BEGIN Selected excerpt
By Jared Green Daily Planet Staff
Saturday June 16, 2001

With a year at Berkeley High and a rare North Coast Section playoff berth under his belt, varsity baseball coach Tim Moellering knows what it will take for the ’Jackets to be contenders for an Alameda Contra Costa Athletic League title next year. But it’s not pitching, hitting or fielding that concerns him most. It’s the field his team practices and plays on, San Pablo Park. 

“Our facilities are the biggest problem we face. We’re not able to determine for ourselves on whether the field is playable,” Moellering says of the public park, which is reserved for the ’Jackets from 3:30 to 5:30 p.m. on weekdays during the season. “It limits our practice time and what we can do during practice. It really puts us at a relative disadvantage.” 

Every other team in the ACCAL has at least one on-campus baseball diamond. The Berkeley players have to travel the two miles from their campus to the park for every practice and home game. Berkeley High also has no indoor facility where the team can practice, also a common feature at many local high schools. 

One of Moellering’s main complaints about the park is that while the team is often prohibited from using the field on rainy days, there is no actual monitoring force to make sure no one else uses it. 

“Most frustrating is that they want to close the grass when the field is wet and muddy, which is understandable,” he says. “But on a couple of days like that, some rogue groups, soccer and rugby players, came out and messed up the field.” 

There is a project in the works to put a new field at Derby Avenue and Martin Luther King Jr. Boulevard that would incorporate a baseball diamond. But the use of the land, which is currently the site of Berkeley High’s East Campus, an alternative school, is highly controversial and is under debate in the Berkeley City Council. While some councilmembers support the field project, others want the space used for an expanded farmer’s market. Complicating matters is the fact that for a regulation baseball diamond to fit the space, Derby Avenue would have to be closed down in the area. 

Moellering has spent “a few years” supporting the field project, he says, but has seen little progress. 

“It’s hard to be optimistic, but we’ll try to make the best of it,” he says. “It’s been very politically polarized, like a lot of things in Berkeley. But a lot of people don’t realize that if we don’t get the new field there, we don’t get one at all.”
END Selected excerpt
• **Assignment a**
In the entries, reproduce verbatim every line from the one containing "- A series of" through the last line of the entries.
BEGIN Supplied records
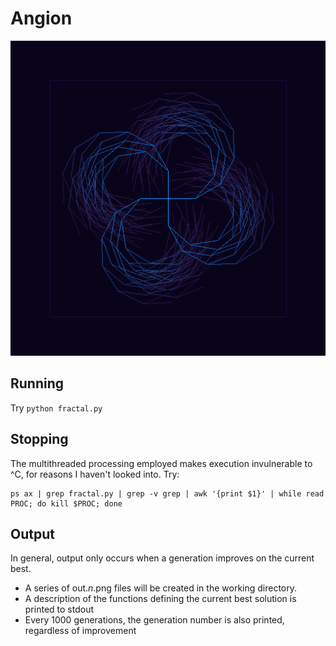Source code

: Angion
===================
![Example output](https://github.com/bennullgraham/Angion/blob/master/readme/fractal.png)

Running
-------------------
Try `python fractal.py`

Stopping
-------------------
The multithreaded processing employed makes execution invulnerable to ^C, for reasons I haven't looked into. Try:

    ps ax | grep fractal.py | grep -v grep | awk '{print $1}' | while read PROC; do kill $PROC; done

Output
--------------------
In general, output only occurs when a generation improves on the current best.

 - A series of out.*n*.png files will be created in the working directory.
 - A description of the functions defining the current best solution is printed to stdout
 - Every 1000 generations, the generation number is also printed, regardless of improvement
END Supplied records
• **Assignment b**
In the article on Berkeley High baseball, what hours on weekdays is San Pablo Park reserved for the team during the season?

• **Written solution a**
 - A series of out.*n*.png files will be created in the working directory.
 - A description of the functions defining the current best solution is printed to stdout
 - Every 1000 generations, the generation number is also printed, regardless of improvement

• **Written solution b**
From 3:30 to 5:30 p.m.